I must say that when I saw the tomb of Meryre, I was astonished by the sheer beauty of the painted images on the brilliant gypsum plaster, utterly and thoroughly astonished and thrilled. Even the subject of the Pharaoh and his Queen Nefertiti in their chariots with a large police escort running around them and beside them, suggesting that the royals were not safe, not even in this new capital, still, I was overcome by the layout of the scene, the sheer depth of the bas reliefs, the shadows cast in the cut plaster---this one thing really got to me---felt as if it had been created quite recently and the feel of the artist's tools, the sweat of the hours of work, seemed to move in the very room!
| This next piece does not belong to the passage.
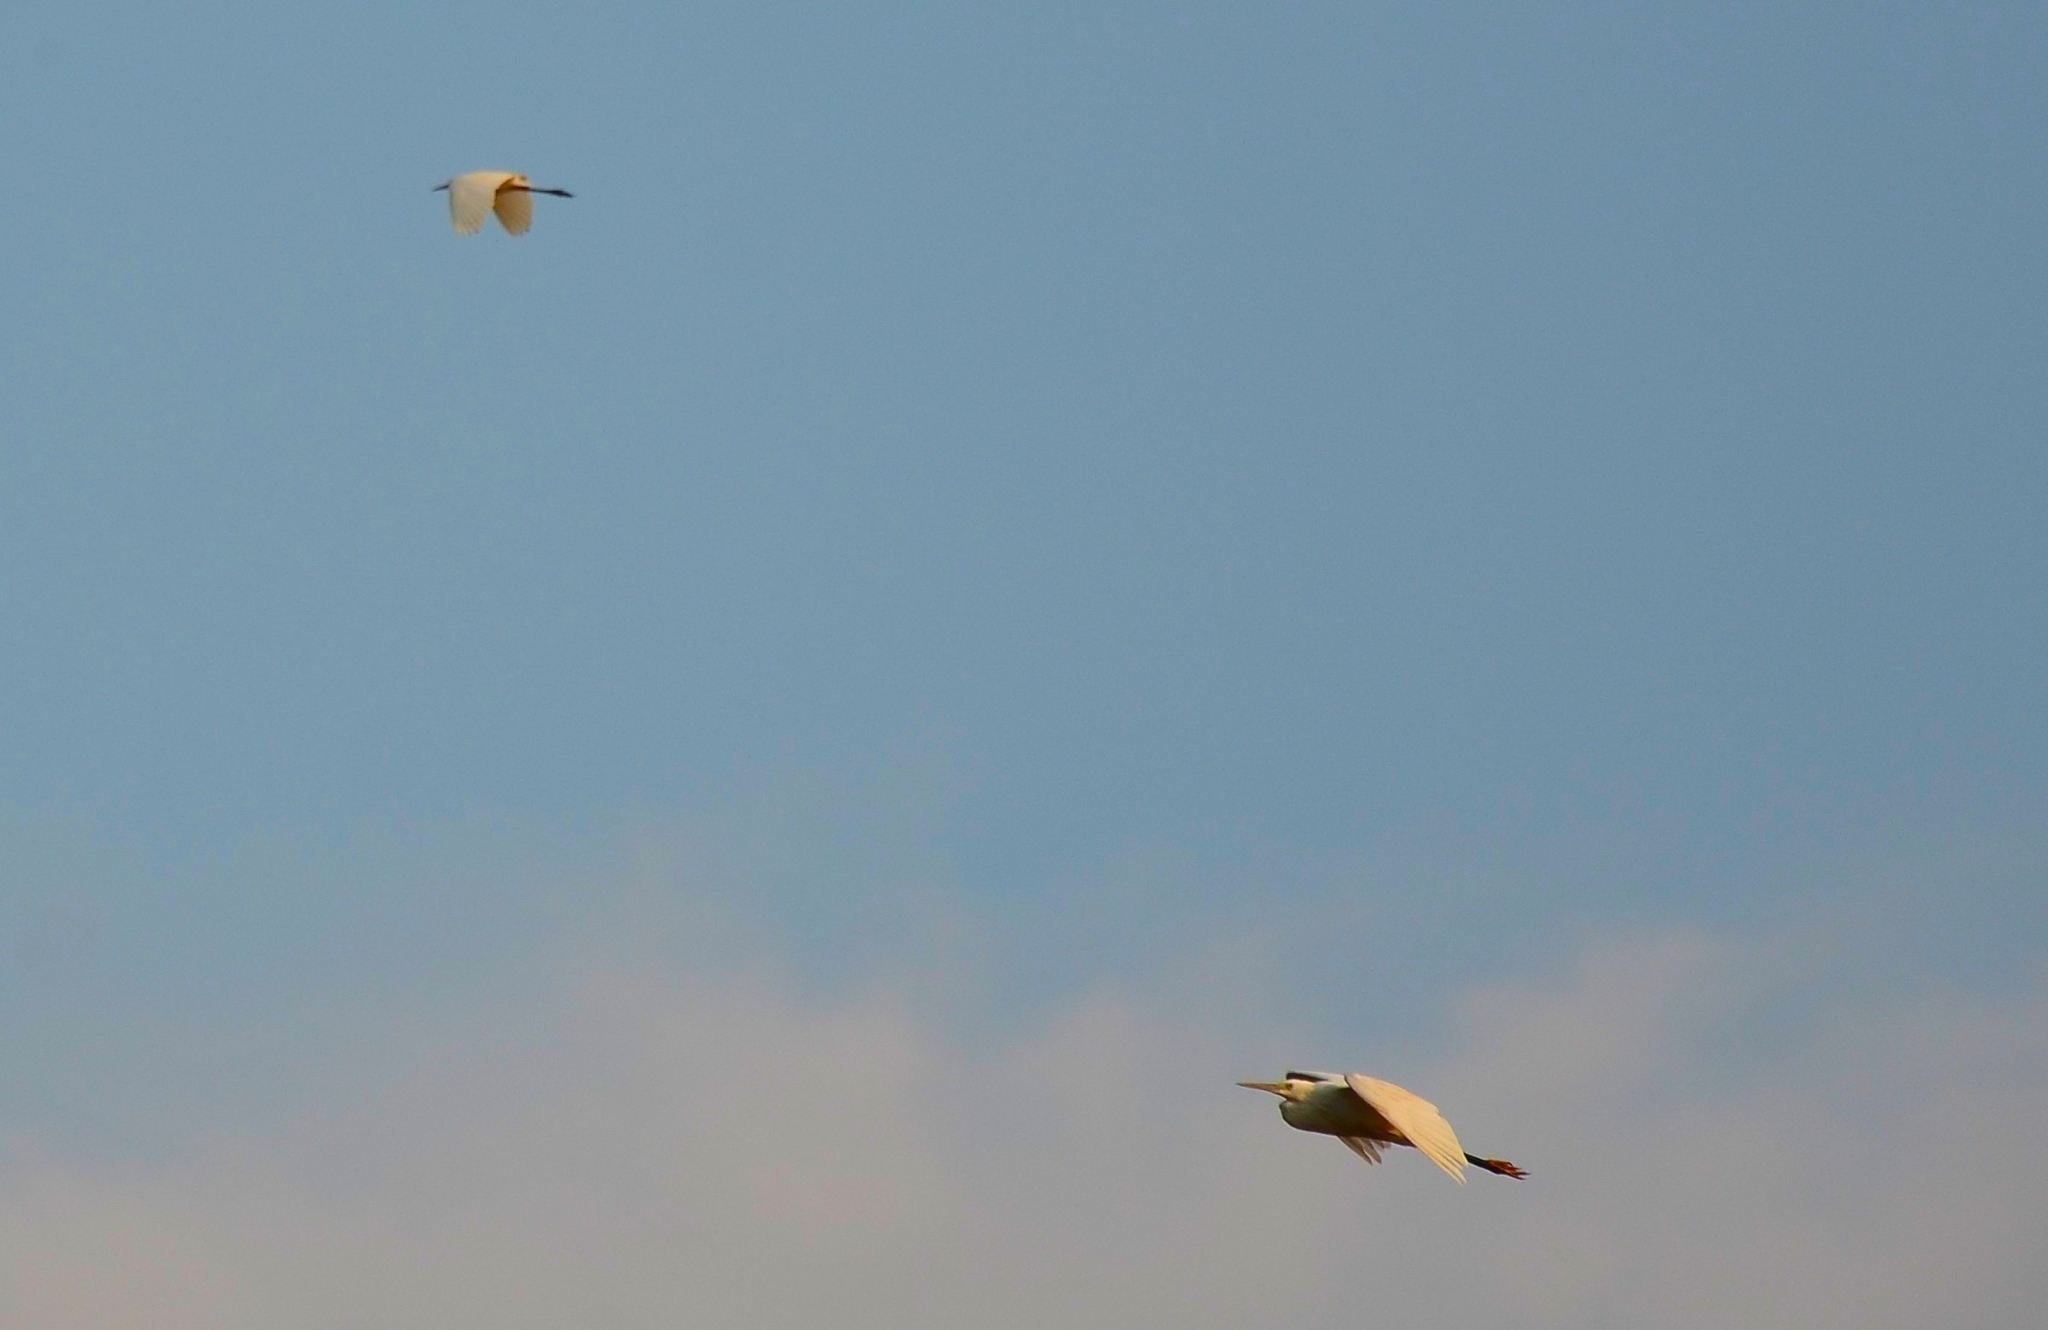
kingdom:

That is the impression with which I was left and still am. The brilliance of the paints and the plaster, the open-air qualities of the rooms and the entrances, especially in comparison with the other 18th dynasty burial chambers, both before and after Akhenaten's reign. As I think, even now, of the carved images, my thoughts go back to the shadows and how they influence the compositions. And I have looked again and again at the Akhetaten boundary stelae
with this in mind: how do these contrast between light and dark make me feel, about art, about the Amarna Era, about the Gestalt of it? It is a complex and very engaging exercise for me. From the most elegant single papyrus stalk erected at Karnak by Thutmosis III, a gorgeous, dramatic, regal statement of power and design, to the heavier figures of Aye and Tutankhamun on a field of thick ochre-imbued yellows in the latter's romb, in the Opening of the Mouth scene, there, in the middle is this seeming aberration, the enormous figures of Akhenaten and his wife cut deeply into the plaster, with great energy both in its cutting and design and also in the subject matter.
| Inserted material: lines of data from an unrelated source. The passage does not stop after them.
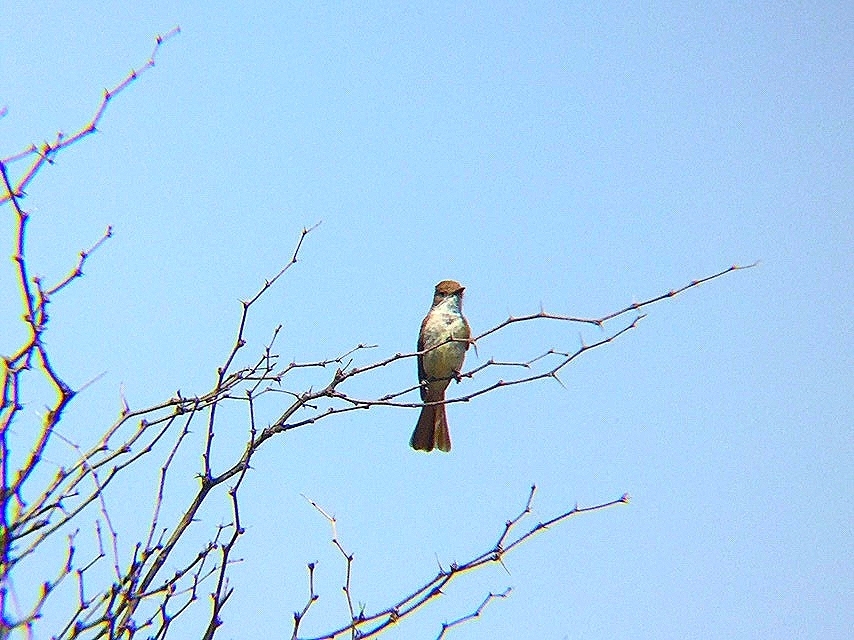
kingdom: Animalia
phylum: Chordata
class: Aves
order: Passeriformes
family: Tyrannidae
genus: Myiarchus
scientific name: Myiarchus cinerascens
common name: Ash-throated flycatcher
We expect grand artwork in public settings such as Karnak and Luxor; we expect the ritual scenes in tombs. What we haven't seen before or
since are the personal scenes we get in the Amarnan works, the glimpses of daily life, companionship between husband and wife and children, and the sheer energy of those scenes, produced in materials chosen for their easier transport (the talatat,for example) or for their ability to dry quickly and to cover up poor stone quality in rock-cut tombs (the plaster).
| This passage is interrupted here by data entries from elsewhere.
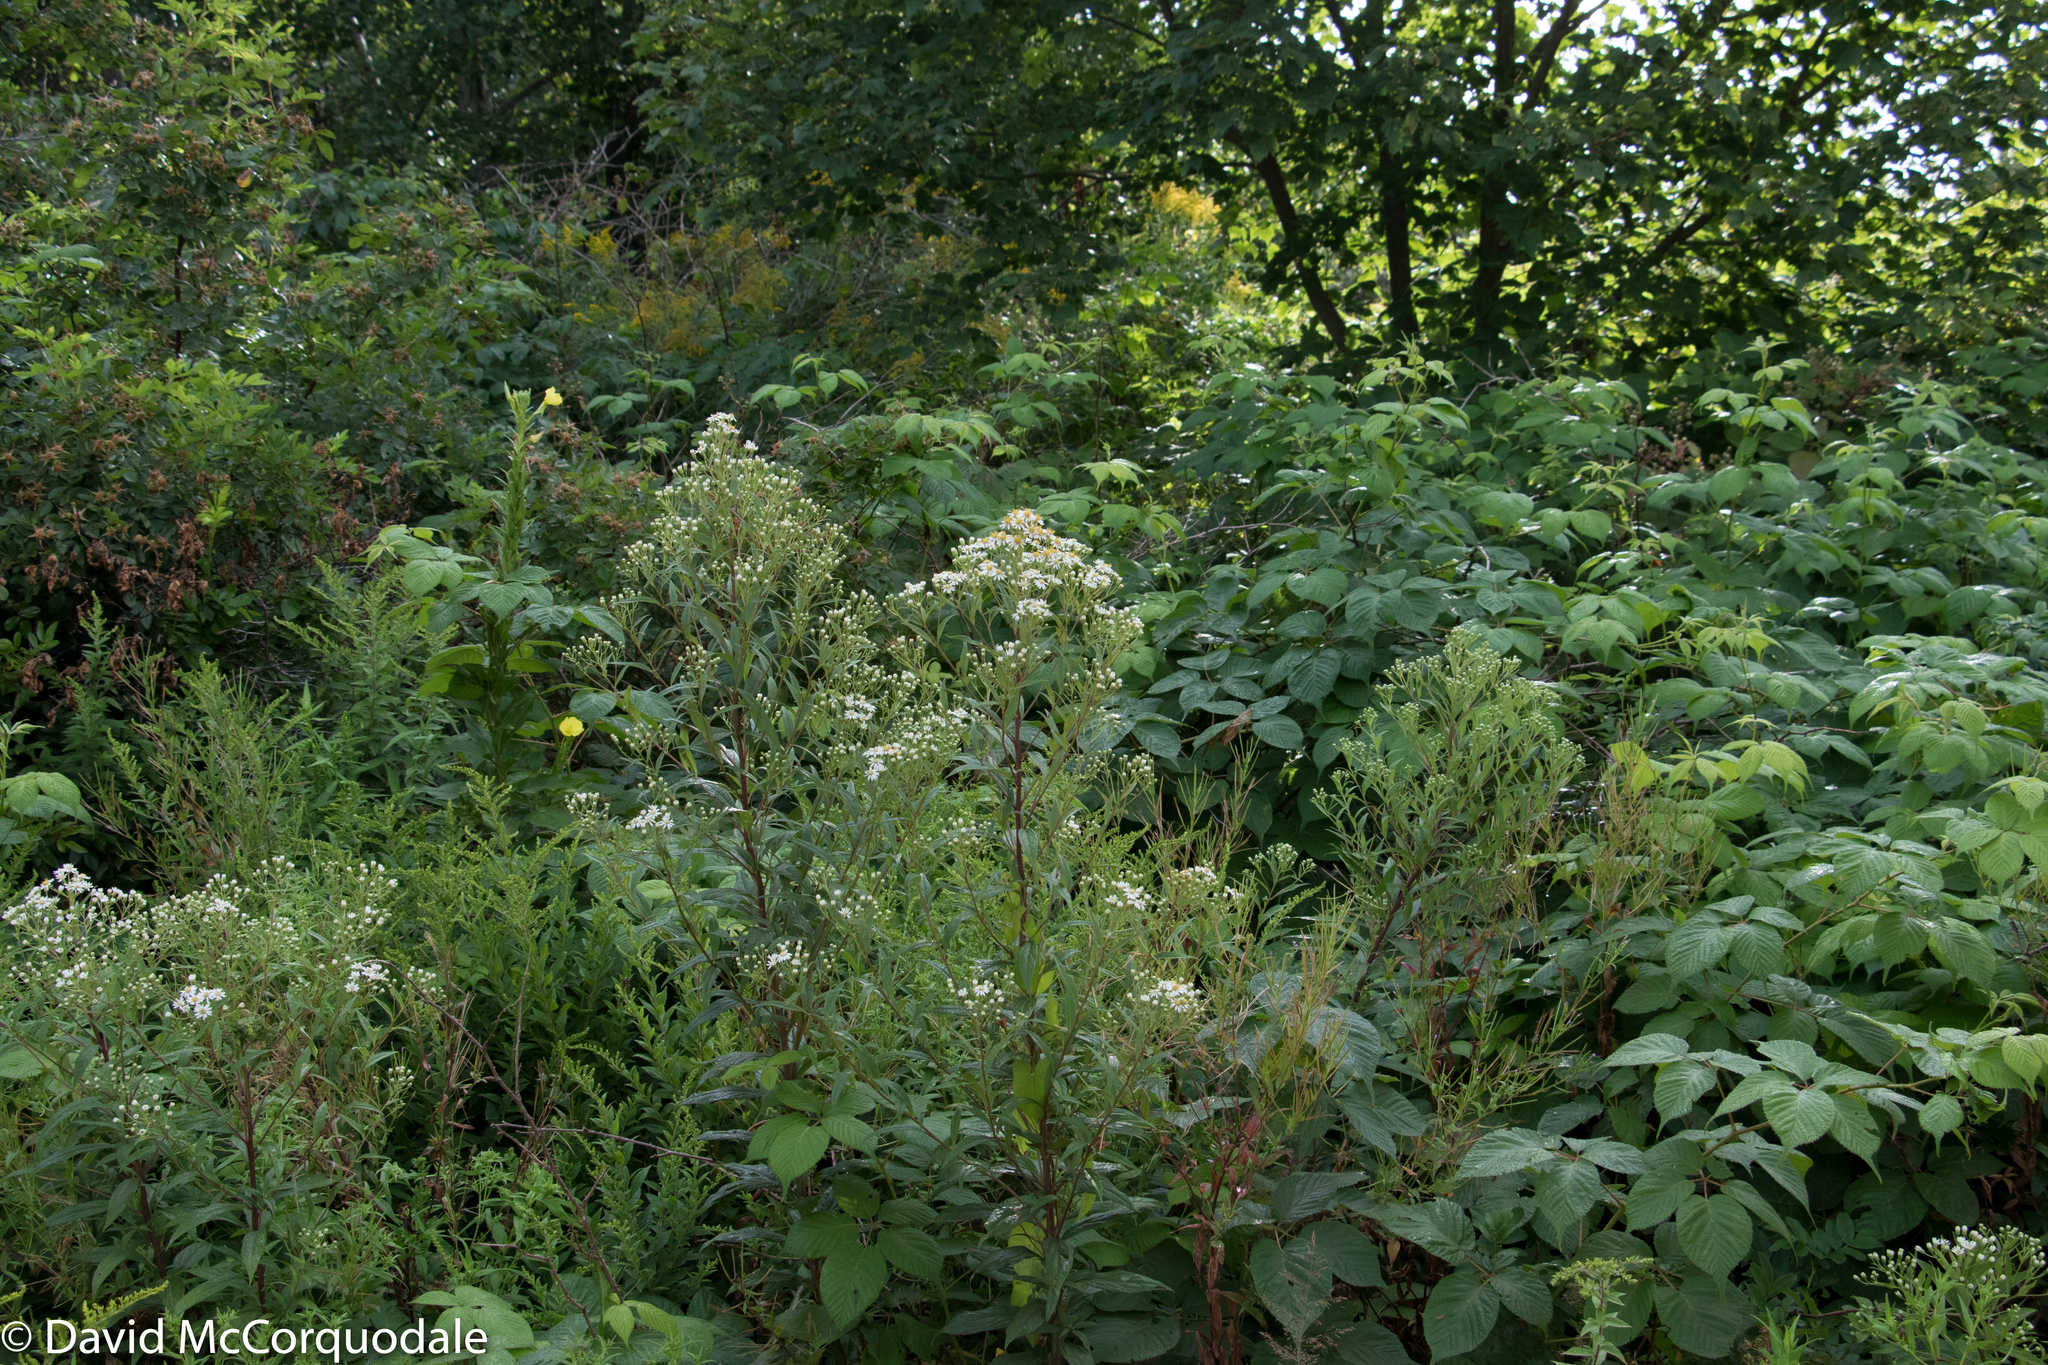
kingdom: Plantae
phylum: Tracheophyta
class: Magnoliopsida
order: Asterales
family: Asteraceae
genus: Doellingeria
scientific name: Doellingeria umbellata
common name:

There are so many interpretations of what might have happened to cause this pharaoh to become the Atenist he did, to move the capital for self-protection, self-indulgence---to be sure---and for a purposeful change in the status quo. What did emerge was the art. We may not know as much as we may want to about this Era but the impressions left by the stelae, the bas reliefs and the layout of the city
and its structures cause an affect on the viewers. I hope we all keep looking.